I have always said -

Outside collection agencies don’t give a rat’s hind quarters about the legitimacy of an alleged outstanding tax debt.  They only make money if they collect money, whether the money is actually due or not.  And they will continue to unethically harass alleged tax delinquents, as they do when collecting alleged private debts, and as they been proven to have done in prior outsourcing programs. 

It appears that NATP agrees, and included in the Appendix to the workbook for “The Essential 1040” class the following “Sample Letter For Returning Collection Cases From the Private Debt Collection Agencies to the IRS” –

Agency Name
Agency Address

Taxpayer Name:
Taxpayer SSN:

Dear Agency Name,

I am in receipt of IRS letter CP40 assigning my account to your agency for collection actions.  I am enclosing a copy for reference and am copying the IRS office that issued this letter on this correspondence.

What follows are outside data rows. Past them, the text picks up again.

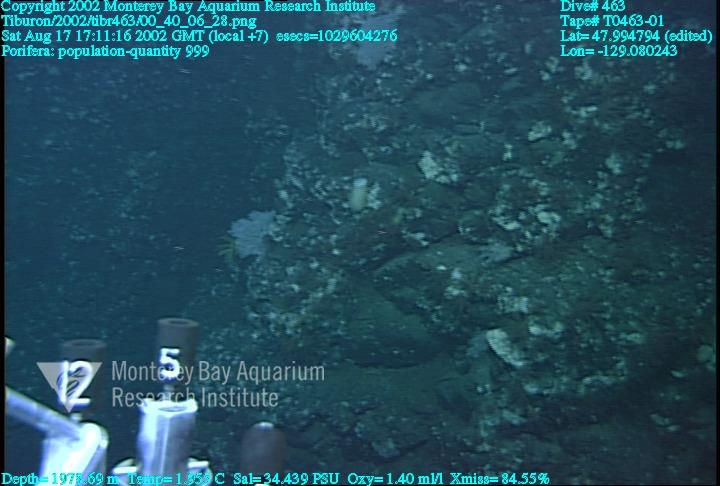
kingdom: Animalia
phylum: Porifera
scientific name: Porifera
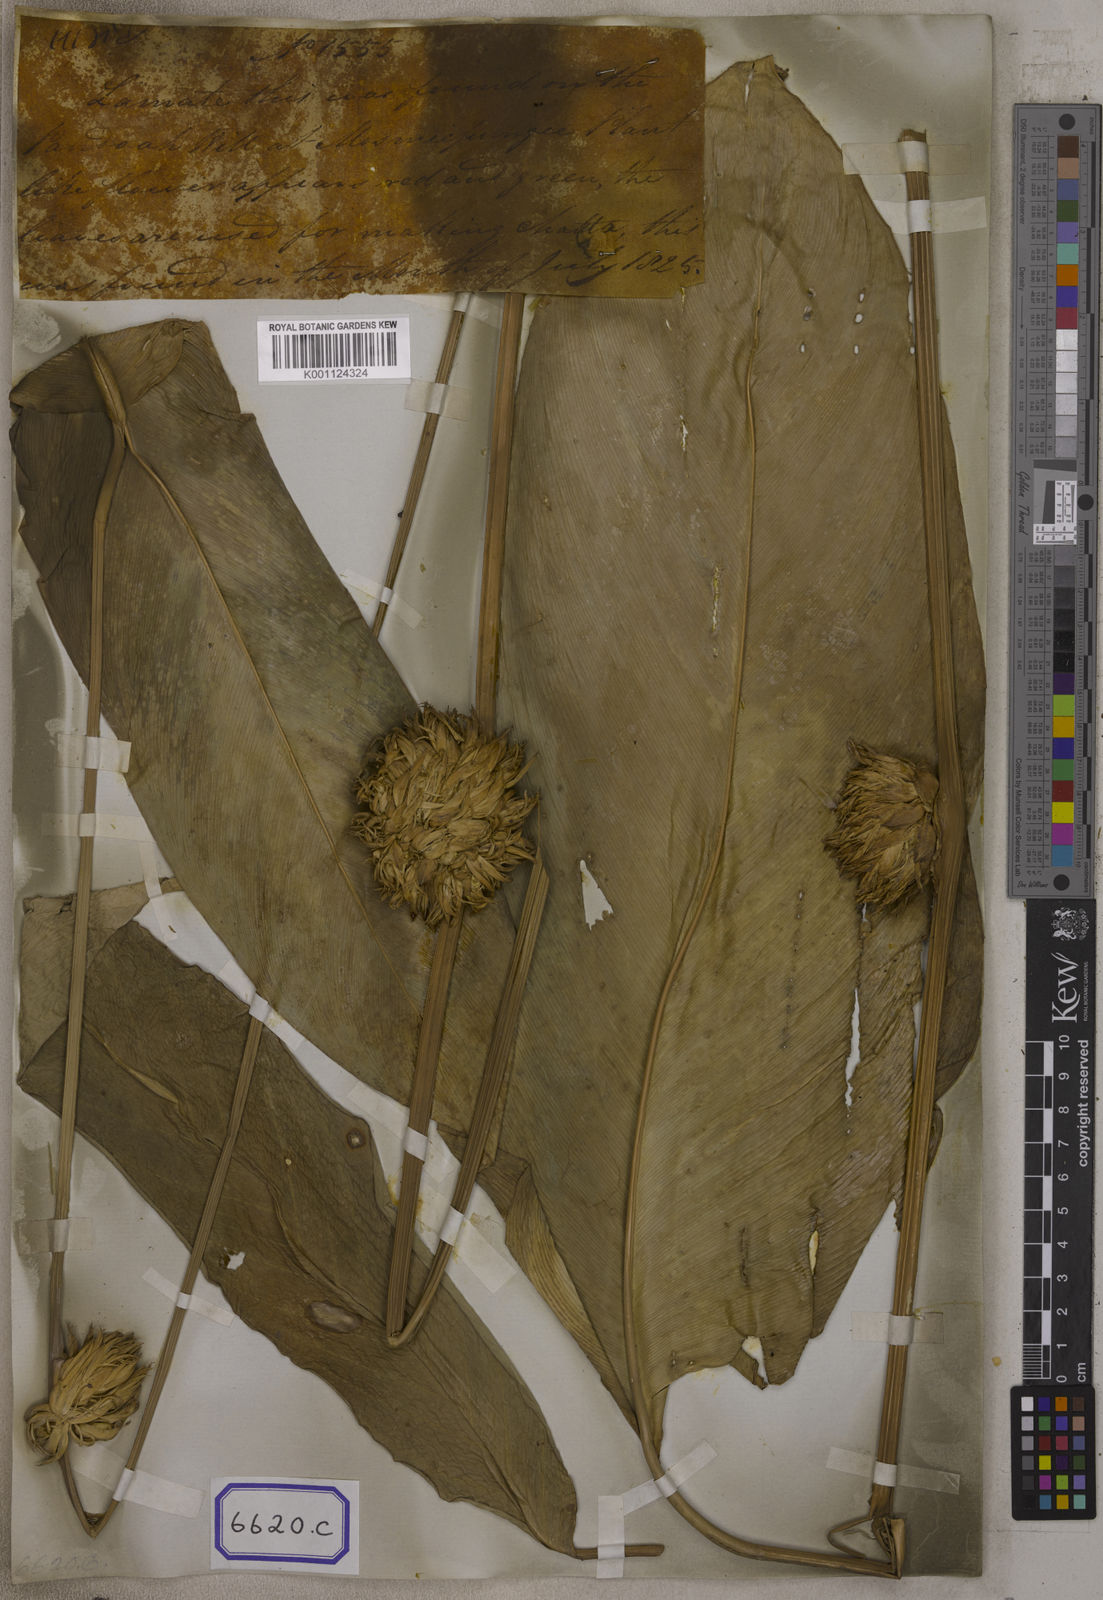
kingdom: Plantae
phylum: Tracheophyta
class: Liliopsida
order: Zingiberales
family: Marantaceae
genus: Stachyphrynium
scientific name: Stachyphrynium placentarium
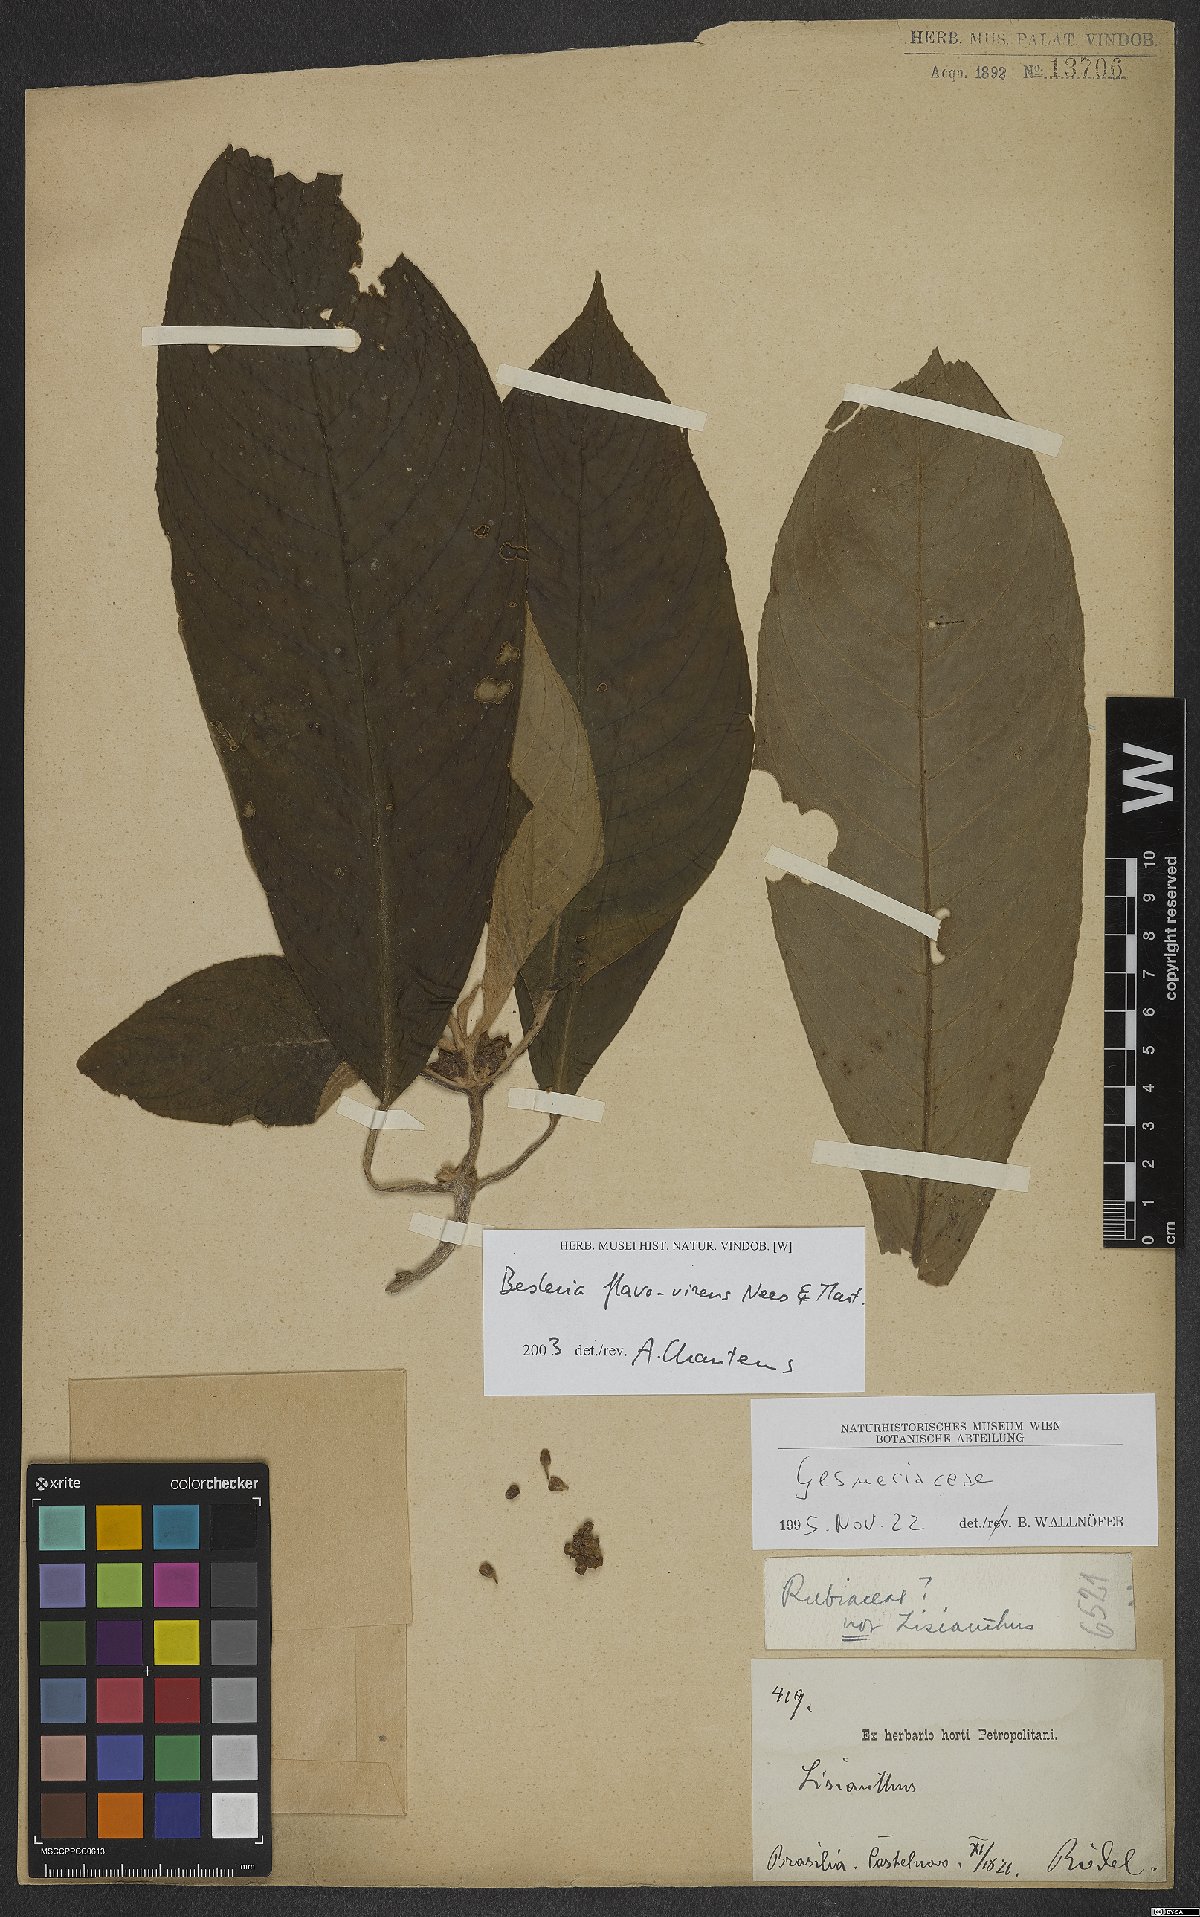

Pursuant to the Fair Debt Collection Practices Act, I am instructing you to return my account to the Internal Revenue Service immediately for resolution.  I will contact the IRS Collections division to pursue a resolution to this matter.

Please provide a written acknowledgement of receipt of this request confirming that my account is being returned to the IRS for resolution.

I am further requesting you immediately cease all attempts to contact me pursuant to the Fair Debt Collection Practices Act, except for the written acknowledgement that the account is being returned to the IRS.


Taxpayer Name

Great letter, NATP!  Thanks for providing this.